Incarcerating Teenagers in a Failed Prison System Does Not Solve the Problem of Violence – and Reducing the Age of Criminal Responsibility is a Big Mistake
April 8, 2015
On March 31st, Brazil took a step backwards in the fight for human rights, especially those of children and adolescents. On that day, Brazil’s proposed constitutional amendment “PEC 171/1993,” which would amend the country’s constitution to lower the national age of criminal responsibility – allowing 16 and 17 year olds to be legally prosecuted as adult, was approved by the Constitution and Justice Commission of Brazil’s Chamber of Deputies.
To be passed by the Chamber, the proposal needs the approval of the special commission set up to examine the proposal and conduct voting on floor of the House of Representatives. Voting on the amendment will occur in two shifts, each of which requires the favorable vote of at least 308 deputies.
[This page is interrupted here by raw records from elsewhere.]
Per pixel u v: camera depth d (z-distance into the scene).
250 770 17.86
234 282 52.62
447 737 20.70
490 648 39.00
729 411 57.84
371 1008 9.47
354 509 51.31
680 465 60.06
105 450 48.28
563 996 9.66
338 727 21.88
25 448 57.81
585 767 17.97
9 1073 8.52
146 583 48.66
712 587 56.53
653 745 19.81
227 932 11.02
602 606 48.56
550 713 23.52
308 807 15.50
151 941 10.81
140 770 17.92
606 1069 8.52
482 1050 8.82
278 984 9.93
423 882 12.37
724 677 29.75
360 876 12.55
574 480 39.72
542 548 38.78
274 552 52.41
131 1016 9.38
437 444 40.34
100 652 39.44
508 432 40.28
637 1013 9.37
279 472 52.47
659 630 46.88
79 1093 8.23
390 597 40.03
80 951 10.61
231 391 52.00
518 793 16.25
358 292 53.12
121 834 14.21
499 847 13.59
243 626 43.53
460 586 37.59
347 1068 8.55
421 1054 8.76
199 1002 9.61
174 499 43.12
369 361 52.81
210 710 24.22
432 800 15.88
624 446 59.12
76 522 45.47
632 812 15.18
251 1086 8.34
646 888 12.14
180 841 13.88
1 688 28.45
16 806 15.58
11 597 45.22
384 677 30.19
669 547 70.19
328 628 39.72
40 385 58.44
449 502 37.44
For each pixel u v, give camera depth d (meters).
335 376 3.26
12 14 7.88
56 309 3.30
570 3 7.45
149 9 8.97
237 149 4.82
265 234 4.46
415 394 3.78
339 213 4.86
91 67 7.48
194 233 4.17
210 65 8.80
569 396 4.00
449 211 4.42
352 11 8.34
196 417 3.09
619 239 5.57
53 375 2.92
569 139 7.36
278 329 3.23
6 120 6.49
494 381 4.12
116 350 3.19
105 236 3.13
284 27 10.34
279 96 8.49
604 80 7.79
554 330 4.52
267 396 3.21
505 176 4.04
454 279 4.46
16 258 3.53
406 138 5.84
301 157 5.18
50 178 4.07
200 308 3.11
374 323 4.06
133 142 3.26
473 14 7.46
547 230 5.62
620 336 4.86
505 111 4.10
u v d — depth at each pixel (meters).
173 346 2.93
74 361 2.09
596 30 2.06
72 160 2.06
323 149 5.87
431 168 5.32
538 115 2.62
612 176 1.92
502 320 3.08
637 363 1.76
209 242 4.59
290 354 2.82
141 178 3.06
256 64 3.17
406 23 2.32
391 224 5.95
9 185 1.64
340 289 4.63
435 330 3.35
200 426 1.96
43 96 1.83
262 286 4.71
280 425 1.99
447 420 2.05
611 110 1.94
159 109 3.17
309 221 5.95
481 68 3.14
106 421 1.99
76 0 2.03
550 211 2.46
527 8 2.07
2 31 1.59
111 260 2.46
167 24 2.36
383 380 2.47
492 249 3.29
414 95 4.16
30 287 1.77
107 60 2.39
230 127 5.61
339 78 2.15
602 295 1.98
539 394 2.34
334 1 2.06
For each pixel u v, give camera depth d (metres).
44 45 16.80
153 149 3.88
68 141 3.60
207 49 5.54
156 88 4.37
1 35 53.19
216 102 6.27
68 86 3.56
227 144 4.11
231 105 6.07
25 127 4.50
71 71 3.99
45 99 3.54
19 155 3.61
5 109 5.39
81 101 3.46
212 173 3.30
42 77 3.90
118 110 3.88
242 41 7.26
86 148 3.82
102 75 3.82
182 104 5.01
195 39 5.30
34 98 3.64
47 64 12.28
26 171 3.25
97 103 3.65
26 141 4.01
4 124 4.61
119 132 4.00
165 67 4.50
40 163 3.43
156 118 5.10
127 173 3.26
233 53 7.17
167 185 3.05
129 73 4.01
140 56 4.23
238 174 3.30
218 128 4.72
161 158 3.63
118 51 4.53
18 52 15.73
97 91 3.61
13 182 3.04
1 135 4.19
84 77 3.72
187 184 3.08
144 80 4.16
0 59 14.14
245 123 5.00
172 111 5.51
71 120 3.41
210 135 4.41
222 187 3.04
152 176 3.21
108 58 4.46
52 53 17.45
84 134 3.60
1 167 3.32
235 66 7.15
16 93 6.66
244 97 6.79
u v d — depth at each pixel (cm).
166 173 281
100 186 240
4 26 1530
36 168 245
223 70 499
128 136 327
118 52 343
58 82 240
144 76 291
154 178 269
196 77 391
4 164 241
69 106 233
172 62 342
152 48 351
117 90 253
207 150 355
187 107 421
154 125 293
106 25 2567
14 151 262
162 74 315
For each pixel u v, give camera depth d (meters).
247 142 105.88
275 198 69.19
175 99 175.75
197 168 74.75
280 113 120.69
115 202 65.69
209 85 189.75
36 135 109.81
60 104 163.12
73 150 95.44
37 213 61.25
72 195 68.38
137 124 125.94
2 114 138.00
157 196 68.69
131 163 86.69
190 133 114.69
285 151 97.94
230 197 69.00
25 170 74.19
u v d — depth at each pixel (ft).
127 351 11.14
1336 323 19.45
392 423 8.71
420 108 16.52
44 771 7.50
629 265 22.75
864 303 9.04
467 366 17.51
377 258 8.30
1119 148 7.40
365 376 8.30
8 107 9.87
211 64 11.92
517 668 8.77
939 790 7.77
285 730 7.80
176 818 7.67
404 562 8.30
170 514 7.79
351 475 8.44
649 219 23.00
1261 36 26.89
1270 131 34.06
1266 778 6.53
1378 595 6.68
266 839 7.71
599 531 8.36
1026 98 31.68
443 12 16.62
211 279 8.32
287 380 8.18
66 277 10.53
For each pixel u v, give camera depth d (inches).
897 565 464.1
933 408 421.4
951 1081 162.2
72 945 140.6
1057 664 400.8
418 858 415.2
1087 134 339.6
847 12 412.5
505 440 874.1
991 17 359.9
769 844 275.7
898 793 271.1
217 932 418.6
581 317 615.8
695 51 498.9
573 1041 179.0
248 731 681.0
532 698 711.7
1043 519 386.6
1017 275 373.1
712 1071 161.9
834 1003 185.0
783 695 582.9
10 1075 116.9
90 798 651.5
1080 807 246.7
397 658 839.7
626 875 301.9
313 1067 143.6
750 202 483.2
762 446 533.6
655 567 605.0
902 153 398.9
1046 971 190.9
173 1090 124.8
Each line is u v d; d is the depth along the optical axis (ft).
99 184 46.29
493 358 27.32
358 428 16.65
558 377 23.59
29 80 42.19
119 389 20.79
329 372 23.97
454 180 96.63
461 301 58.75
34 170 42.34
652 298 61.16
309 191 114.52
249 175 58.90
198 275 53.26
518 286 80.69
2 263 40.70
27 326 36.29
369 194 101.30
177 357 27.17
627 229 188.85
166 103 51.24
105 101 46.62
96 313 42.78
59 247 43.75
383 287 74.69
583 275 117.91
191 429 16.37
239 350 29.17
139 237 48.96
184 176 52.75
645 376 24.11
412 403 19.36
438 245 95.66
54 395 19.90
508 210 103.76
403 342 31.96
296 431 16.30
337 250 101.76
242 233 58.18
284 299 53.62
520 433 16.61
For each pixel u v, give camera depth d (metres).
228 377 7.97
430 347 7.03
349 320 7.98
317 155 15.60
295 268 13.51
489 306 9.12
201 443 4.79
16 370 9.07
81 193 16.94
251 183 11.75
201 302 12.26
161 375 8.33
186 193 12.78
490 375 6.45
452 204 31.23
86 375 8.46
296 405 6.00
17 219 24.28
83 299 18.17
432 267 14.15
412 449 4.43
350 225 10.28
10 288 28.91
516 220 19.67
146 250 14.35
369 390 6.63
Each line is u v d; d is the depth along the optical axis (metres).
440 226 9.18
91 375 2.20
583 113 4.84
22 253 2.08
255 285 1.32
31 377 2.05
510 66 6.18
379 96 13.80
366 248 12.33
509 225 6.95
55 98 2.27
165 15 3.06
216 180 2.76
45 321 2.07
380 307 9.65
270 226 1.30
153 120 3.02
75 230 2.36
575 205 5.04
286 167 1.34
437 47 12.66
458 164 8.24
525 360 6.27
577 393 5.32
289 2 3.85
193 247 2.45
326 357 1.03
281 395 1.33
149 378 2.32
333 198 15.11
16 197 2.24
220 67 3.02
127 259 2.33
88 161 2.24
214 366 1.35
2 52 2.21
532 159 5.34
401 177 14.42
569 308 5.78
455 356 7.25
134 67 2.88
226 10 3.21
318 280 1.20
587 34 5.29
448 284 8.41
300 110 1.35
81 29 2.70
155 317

Promundo supports the growing movement of organizations and individuals who are very concerned about the implications of this vote. Reducing the age of criminal responsibility is a major setback, as it does not diminish the rates of violence in the country or protect the rights of children and adolescents. It is a measure that aims to further criminalize poverty, and it specifically targets the social group that suffers the most criminal violations in Brazil: poor black youth who reside in the suburbs and favelas.
If the amendment is approved and enacted by Congress, young people aged 16 to 17 years can be punished criminally as adults according to the Brazilian Criminal Code, and no longer according to the Brazilian Statute of Children and Adolescents (“Estatuto da Criança e do Adolescente” in Portuguese, or ECA). Furthermore, this amendment would contribute to increasing the population of incarcerated Brazilians – already the fourth largest in the world – in an overcrowded system that admittedly does not support the rehabilitation of inmates.
The question that remains is: Do young people who are supposed to be re-educated or re-socialized have any chance in this context?
We are sure they do not.
According to the United Nations Children’s Fund (UNICEF), only about one percent of homicides in the country are committed by adolescents between 16 and 17 years old. This proves that teens are more often victims than perpetrators of violence. A survey conducted by Amnesty International found that 56,000 people were murdered in Brazil in 2012, including 30,000 youth between 15 and 29 years, of which 77 percent were black. These homicide rates are higher than those in countries with armed conflict.
We do not believe that incarcerating young people in a failed prison system can solve the problem of violence in the country. Young people, once in the system, are even more vulnerable to violence, increasing the likelihood of recurring crime instead of rehabilitation. Brazil’s socio-educational policies and juvenile justice system need to be re-examined before considering a reduction in the age of criminal responsibility. Above all, we need to invest greater resources and energy in education, policies and programs for youth, and violence prevention.
Promundo believes that violence prevention occurs through the transformation of violent masculinities and gender norms into which men are socialized. These harmful norms often lead men, especially in their youth, to engage in situations of violence, which also makes them the main victims of homicides and violent deaths. The path to transforming knowledge and attitudes is through education, changes in public policies, and changes in laws that reinforce inequalities, like PEC 171/1993. That is why we are taking a stand, first and foremost, for the prevention of violence rather than for inequitable punishment.